… wenn man etwas auf Social Media postet. Kathrin Quatember über Content- und Community-Management, das User*innen einlädt, sich (kritisch) einzubringen.
Wir müssen wirklich dringend über mangelnde Moderation und Community-Management reden. Wer nicht bereit ist, hier zu investieren, muss beim Content und der Anzahl der Plattformen zurückschrauben. Wenn wir aber so viele Kanäle bespielen möchten, brauchen wir klare Regelungen, genug Leute, die das leisten wollen und können und eindeutige Zuständigkeiten.
In der Kalkulation und Einschätzung von Ressourcen müssen wir immer von Phasen der Krisenereignisse bzw. Phasen erhöhter Aufmerksamkeit ausgehen, in denen tausende Kommentare daherkommen. Nicht von Chill – und hintennach überfordert sein.

Aufgabenstellung
Übersetze den Satz „Wer nicht bereit ist, hier zu investieren, muss beim Content und der Anzahl der Plattformen zurückschrauben.“ aus dem Auszug über Community-Management ins Englische.

Datenblock
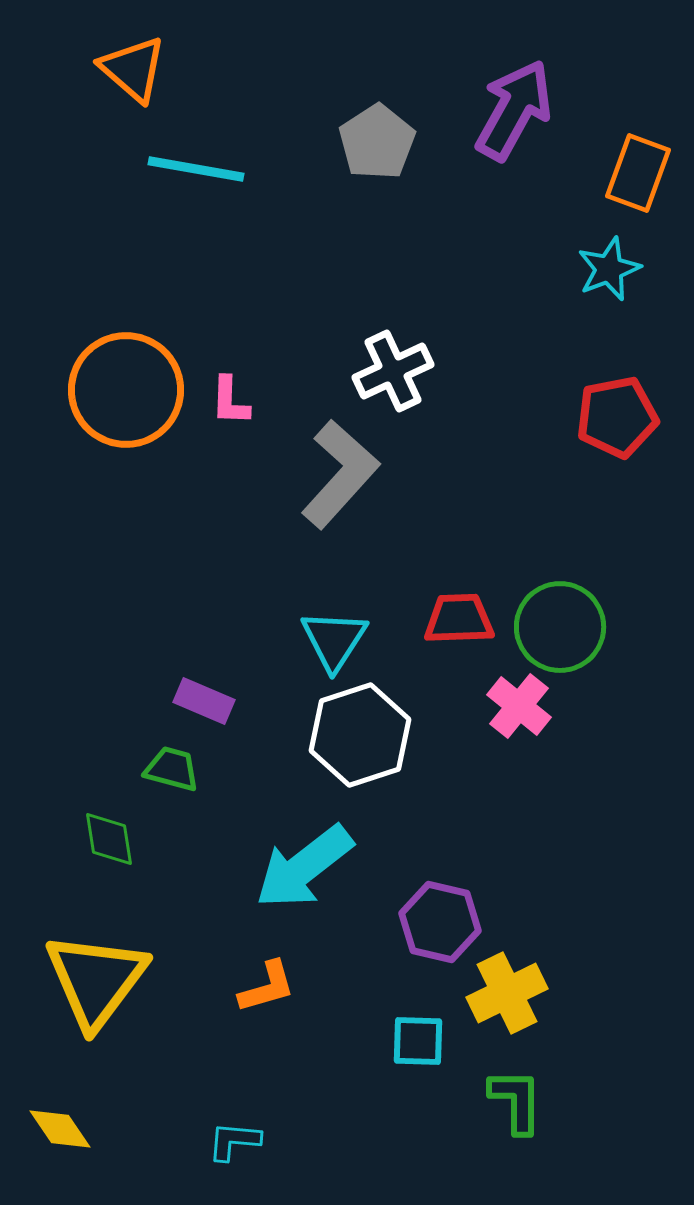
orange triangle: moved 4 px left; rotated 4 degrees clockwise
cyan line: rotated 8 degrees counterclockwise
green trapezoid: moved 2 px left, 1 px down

Lösung
Anyone who is not willing to invest here has to cut back on content and the number of platforms.